Cugini Polacchi, Albanesi e Rumeni. Come Luciano, 52 anni, una moglie che lavora e guadagna pochissimo e un figlio che non lo rispetta più perché un padre senza lavoro non è un modello da seguire. Un padre che ha studiato e ha anche un diploma, quello del liceo chimico. Come in molti Paesi dell'ex blocco sovietico i giovani venivano formati ed accompagnati al diploma. Non regalato, intendiamoci: non sono i figli del 6 politico!

Questi cugini, come i nostri fratelli, hanno dovuto e devono quotidianamente lottare per potersi affermare. Luciano ha lasciato un Paese che, dopo la rivoluzione che giustiziò il dittatore Ceausescu, ha fatto parecchi progressi in seno alla prospettiva capitalistica che governa il mondo, tanto da entrare - cosa una volta impensabile - nell'UE.

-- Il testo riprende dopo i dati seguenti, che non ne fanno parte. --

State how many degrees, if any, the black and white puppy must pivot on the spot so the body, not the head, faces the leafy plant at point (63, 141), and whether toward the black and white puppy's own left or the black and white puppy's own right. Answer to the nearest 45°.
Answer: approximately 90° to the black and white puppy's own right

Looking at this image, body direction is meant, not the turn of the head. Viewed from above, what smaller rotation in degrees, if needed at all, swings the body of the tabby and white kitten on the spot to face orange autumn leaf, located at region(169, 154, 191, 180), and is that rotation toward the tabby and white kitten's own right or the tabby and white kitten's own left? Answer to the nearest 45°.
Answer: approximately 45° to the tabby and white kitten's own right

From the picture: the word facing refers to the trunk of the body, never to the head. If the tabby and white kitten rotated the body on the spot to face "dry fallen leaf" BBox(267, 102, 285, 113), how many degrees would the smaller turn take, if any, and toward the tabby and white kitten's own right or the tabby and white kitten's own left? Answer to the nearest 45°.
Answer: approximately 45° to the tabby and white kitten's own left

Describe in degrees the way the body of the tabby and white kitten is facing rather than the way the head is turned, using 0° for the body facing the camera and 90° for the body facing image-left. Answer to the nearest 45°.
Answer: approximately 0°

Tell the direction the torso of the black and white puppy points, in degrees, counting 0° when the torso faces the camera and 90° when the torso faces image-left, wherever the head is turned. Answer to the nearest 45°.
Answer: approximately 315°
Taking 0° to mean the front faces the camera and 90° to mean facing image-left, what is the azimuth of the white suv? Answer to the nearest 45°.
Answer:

Così, i poveri sempre più poveri, sono espatriati alla ricerca di un futuro migliore. E sono entrati nella dinamica di sfruttamento che oramai non sfugge nemmeno al più distratto di noi. Oltre al pane che spesso difetta e alla nostalgia per un mondo che non c'è più, i nostri cugini come Luciano hanno subìto e subiscono umiliazioni quotidiane che logorano la loro dignità anche in seno alle proprie famiglie.

È spesso una guerra tra poveri (di spirito e di mezzi) quella che questo mio quasi-coetaneo mi raccontava, percorrendo corso Nizza. Cuneesi che lo accolgono e ne apprezzano la disponibilità e l'umiltà che fanno da sfondo alle competenze e allo spirito di adattamento dimostrato. E alla tanta voglia d'imparare e di integrarsi. Ma che poi si rammaricano di non poterlo tenere perché, dicono, 'ho i miei nipoti da sistemare'. E cuneesi (deliberatamente con la minuscola) che lo umiliano, lo deridono, gli danno dello 'straniero' come fosse un insulto, un sinonimo di gretto, ignorante... inferiore!

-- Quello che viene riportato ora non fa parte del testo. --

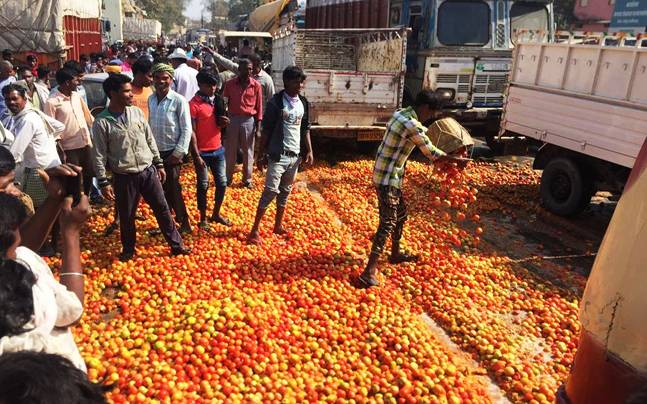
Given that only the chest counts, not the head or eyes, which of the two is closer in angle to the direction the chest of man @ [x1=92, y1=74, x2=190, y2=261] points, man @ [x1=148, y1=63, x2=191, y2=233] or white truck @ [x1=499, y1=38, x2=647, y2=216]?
the white truck

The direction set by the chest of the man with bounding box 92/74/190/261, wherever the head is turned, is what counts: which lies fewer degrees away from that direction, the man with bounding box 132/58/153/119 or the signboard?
the signboard

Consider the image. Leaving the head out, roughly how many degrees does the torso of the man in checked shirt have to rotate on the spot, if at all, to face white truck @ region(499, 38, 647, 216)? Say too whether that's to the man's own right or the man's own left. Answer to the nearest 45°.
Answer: approximately 45° to the man's own left

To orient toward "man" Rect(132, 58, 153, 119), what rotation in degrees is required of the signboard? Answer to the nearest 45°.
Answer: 0° — it already faces them

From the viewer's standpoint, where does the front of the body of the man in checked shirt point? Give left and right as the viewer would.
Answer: facing to the right of the viewer

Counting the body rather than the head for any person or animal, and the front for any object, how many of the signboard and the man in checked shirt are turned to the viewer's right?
1

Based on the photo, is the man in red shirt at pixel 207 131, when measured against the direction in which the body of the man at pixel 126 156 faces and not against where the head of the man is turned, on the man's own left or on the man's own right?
on the man's own left

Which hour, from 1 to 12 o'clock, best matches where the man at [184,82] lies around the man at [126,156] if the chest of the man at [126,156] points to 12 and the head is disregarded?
the man at [184,82] is roughly at 8 o'clock from the man at [126,156].

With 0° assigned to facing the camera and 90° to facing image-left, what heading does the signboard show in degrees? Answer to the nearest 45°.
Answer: approximately 0°
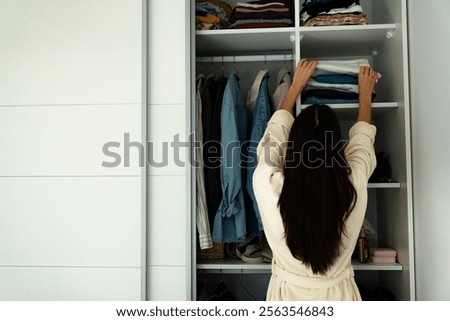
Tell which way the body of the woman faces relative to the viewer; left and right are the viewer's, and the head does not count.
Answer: facing away from the viewer

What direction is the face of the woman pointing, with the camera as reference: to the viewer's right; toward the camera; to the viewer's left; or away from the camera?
away from the camera

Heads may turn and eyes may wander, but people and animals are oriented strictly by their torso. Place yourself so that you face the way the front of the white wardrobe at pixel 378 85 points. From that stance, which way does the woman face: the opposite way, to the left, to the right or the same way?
the opposite way

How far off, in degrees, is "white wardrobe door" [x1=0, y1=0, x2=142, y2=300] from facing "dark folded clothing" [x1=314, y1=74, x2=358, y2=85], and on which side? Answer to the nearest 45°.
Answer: approximately 90° to its left

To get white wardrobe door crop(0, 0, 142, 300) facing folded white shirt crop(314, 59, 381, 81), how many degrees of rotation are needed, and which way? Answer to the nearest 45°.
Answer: approximately 90° to its left

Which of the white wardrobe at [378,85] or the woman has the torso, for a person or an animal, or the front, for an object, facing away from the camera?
the woman

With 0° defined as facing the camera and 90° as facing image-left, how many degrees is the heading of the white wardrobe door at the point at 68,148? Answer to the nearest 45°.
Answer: approximately 0°

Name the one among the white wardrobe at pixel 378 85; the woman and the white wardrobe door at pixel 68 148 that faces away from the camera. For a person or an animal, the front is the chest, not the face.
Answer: the woman
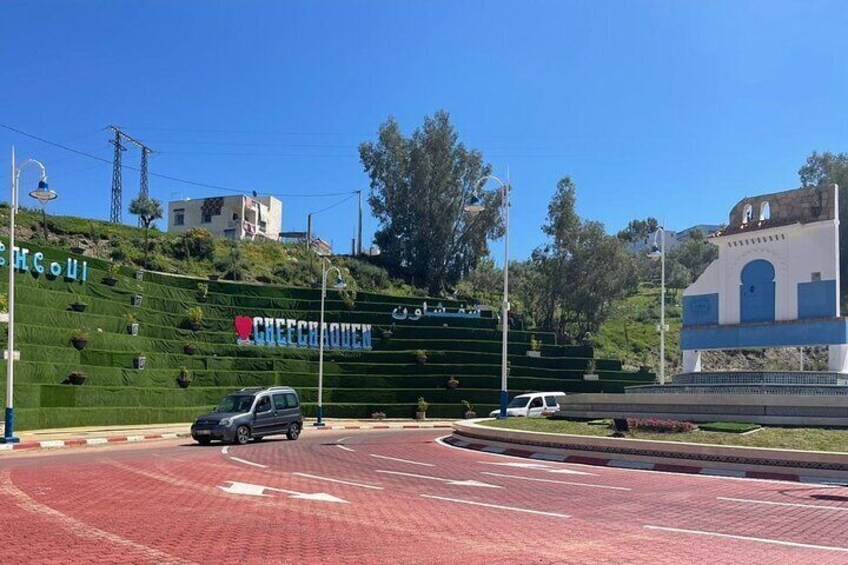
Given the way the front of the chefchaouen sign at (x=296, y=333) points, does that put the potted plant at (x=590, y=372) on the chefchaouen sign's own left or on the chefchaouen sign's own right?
on the chefchaouen sign's own left

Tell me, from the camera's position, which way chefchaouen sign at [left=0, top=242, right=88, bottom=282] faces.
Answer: facing the viewer and to the right of the viewer

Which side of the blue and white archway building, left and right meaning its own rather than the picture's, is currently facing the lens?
front

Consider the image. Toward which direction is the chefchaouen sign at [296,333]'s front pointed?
toward the camera

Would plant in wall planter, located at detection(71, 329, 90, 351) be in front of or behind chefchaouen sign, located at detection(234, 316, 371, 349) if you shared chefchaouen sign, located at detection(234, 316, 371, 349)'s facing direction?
in front

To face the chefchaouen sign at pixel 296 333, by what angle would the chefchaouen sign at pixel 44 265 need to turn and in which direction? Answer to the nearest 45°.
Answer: approximately 90° to its left

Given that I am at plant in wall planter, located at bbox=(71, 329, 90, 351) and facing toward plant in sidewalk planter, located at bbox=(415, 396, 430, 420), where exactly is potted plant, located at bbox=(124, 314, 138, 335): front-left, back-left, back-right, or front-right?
front-left

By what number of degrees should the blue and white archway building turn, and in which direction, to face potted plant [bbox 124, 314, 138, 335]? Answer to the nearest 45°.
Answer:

E mentre il suo viso passa dal sorriso e gli occhi che brillano, ripercorrendo gli impieghi temporanei che ne hanno riconosciuto le doti di indefesso lavoratore, ai tratti tirati, irriggiditi e allo sguardo perso nel vuoto delle cattive esperienze, pudicamente taciute a suo figlio che cerca d'integrarsi tra noi, io stacco e mi perdo nei miei pensieri.

Il dolore dell'emigrante vicino o lontano che sia, mi tocca e mi appartiene. Ora che da privilegiato mi è dato di toccare con mano per la terza volta nella mia vita questa esperienza, mi addentro in riflessioni profonde. Forse anche per sfuggire alla violenza psicologica che queste parole di un povero emigrante colto e volenteroso suscitano in me.
Mi porge un bigliettino col suo telefono Luciano, salutandomi fraternamente e sussurrandomi un 'veda se può fare qualcosa'. Insufflandomi, non so perché, un doloroso ed impietoso senso di colpa e impotenza.